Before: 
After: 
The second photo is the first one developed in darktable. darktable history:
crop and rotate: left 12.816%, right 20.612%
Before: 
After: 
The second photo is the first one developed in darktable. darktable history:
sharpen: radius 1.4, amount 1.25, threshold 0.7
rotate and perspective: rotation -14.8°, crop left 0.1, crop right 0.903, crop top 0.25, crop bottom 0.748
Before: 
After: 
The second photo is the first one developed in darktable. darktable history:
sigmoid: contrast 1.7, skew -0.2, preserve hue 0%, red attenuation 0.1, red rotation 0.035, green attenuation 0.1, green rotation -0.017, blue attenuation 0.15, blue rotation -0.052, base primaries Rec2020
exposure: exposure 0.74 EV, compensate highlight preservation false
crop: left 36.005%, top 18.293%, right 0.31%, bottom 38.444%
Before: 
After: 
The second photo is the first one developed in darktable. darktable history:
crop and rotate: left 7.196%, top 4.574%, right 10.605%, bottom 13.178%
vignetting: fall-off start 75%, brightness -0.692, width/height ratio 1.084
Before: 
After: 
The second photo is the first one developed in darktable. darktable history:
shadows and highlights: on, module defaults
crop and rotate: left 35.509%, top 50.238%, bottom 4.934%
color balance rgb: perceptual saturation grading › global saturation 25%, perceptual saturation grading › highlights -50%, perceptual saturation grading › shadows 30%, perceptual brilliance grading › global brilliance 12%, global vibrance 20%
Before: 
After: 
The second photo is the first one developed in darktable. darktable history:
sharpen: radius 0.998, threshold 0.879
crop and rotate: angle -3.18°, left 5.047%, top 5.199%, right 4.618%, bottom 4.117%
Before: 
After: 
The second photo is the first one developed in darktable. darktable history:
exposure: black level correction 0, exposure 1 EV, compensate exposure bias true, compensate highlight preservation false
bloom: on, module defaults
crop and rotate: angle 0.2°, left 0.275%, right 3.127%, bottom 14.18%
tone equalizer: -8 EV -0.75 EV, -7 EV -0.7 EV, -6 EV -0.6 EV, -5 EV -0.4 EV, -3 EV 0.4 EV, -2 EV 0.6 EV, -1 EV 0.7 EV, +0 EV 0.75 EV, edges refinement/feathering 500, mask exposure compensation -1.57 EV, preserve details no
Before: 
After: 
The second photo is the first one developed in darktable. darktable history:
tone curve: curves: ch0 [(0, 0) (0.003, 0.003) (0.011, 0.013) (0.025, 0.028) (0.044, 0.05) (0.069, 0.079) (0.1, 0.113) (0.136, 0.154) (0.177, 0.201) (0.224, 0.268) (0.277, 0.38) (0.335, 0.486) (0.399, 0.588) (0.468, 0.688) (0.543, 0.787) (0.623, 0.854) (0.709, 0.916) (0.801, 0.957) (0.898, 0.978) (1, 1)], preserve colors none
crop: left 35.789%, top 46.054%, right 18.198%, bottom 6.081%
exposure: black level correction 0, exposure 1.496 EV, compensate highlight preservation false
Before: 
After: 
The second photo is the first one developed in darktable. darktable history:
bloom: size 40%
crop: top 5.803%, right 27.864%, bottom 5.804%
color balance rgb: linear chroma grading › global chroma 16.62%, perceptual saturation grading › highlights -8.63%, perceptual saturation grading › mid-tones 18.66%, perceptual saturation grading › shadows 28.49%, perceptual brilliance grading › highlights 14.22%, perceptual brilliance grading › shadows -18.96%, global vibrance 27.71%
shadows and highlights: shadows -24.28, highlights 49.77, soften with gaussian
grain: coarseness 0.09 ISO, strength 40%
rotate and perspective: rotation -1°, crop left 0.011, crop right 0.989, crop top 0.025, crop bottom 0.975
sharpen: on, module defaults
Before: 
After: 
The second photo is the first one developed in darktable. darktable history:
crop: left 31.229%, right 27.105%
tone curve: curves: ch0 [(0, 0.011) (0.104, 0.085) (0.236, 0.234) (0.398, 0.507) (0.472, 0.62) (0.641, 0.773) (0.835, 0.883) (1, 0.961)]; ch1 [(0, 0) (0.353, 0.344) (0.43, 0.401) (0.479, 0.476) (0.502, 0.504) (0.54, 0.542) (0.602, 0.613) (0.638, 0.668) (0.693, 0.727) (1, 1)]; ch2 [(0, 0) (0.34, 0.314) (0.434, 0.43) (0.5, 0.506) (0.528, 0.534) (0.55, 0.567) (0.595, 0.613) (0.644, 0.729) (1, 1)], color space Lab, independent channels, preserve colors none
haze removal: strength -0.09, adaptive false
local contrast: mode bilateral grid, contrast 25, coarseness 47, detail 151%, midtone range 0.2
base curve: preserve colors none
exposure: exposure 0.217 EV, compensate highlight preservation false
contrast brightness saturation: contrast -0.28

---*---

> Directions for this task: Return the listing above word for word, from its first line through the line containing "rotate and perspective: rotation -14.8°, crop", with both of those lines included.

> Exercise answer:
Before: 
After: 
The second photo is the first one developed in darktable. darktable history:
crop and rotate: left 12.816%, right 20.612%
Before: 
After: 
The second photo is the first one developed in darktable. darktable history:
sharpen: radius 1.4, amount 1.25, threshold 0.7
rotate and perspective: rotation -14.8°, crop left 0.1, crop right 0.903, crop top 0.25, crop bottom 0.748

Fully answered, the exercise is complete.